*** Block opens ***

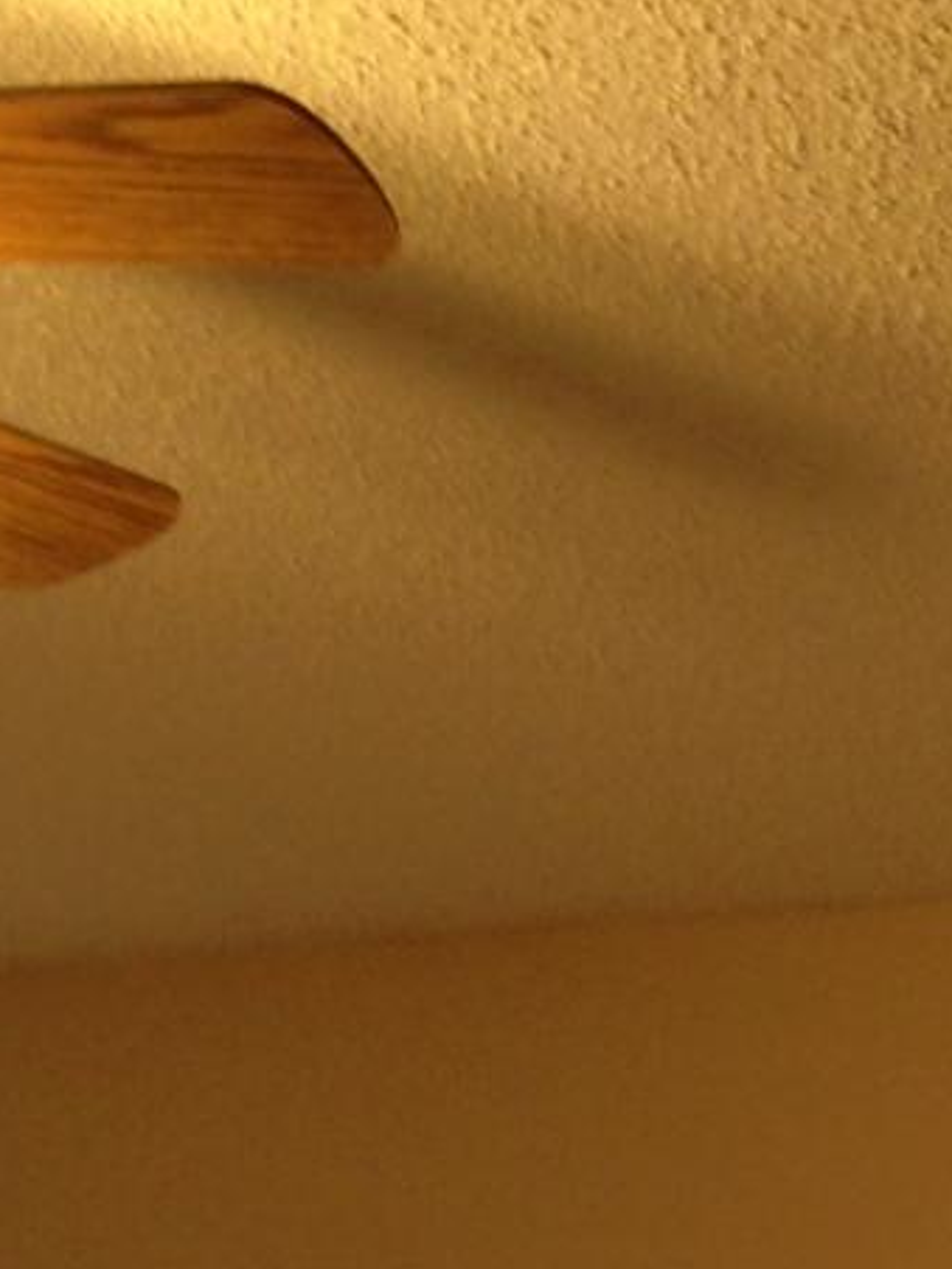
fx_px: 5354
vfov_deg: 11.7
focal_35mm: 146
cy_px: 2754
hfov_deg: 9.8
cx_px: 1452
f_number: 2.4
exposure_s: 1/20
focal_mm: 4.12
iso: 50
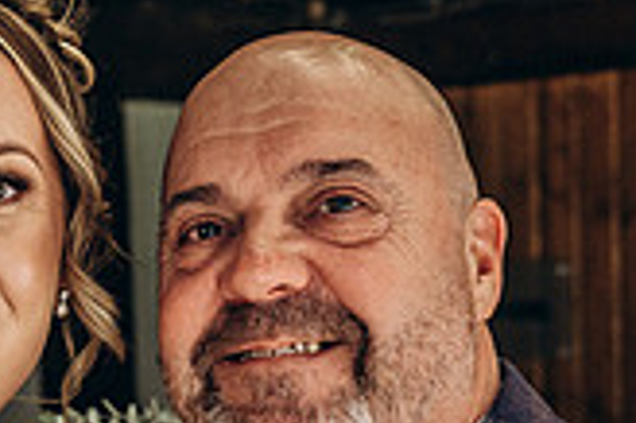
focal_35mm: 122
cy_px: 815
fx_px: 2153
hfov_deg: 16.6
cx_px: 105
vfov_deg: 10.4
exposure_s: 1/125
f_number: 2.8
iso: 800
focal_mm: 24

*** Block closes ***
*** Block opens ***

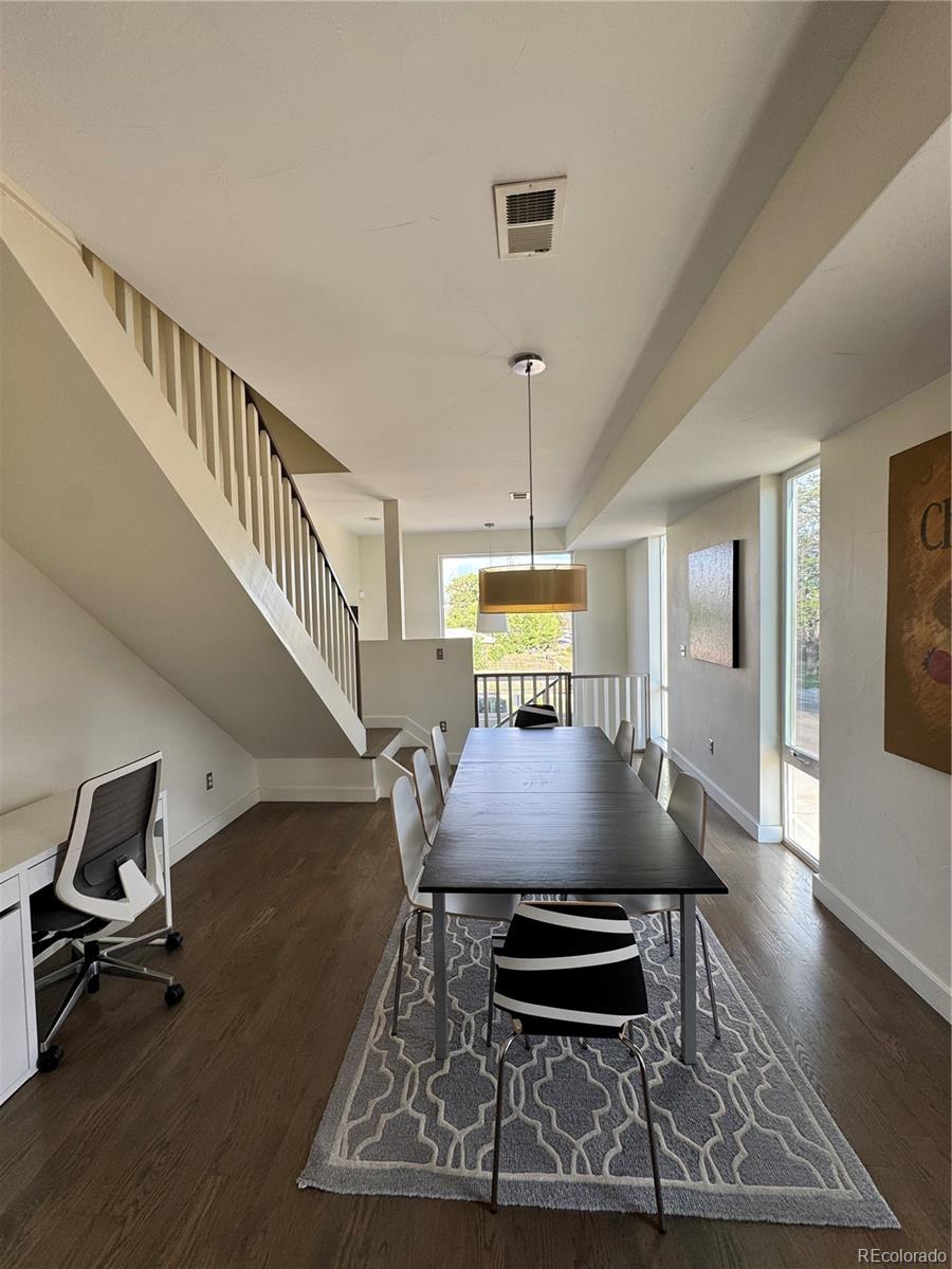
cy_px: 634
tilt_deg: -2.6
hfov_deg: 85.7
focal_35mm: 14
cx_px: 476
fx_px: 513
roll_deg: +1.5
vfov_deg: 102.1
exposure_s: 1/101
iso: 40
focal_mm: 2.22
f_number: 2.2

*** Block closes ***

Could you return exactly the lines above from the line with "hfov_deg: 85.7" to the line with "f_number: 2.2", both included, and nothing else?

*Solution to this exercise*.
hfov_deg: 85.7
focal_35mm: 14
cx_px: 476
fx_px: 513
roll_deg: +1.5
vfov_deg: 102.1
exposure_s: 1/101
iso: 40
focal_mm: 2.22
f_number: 2.2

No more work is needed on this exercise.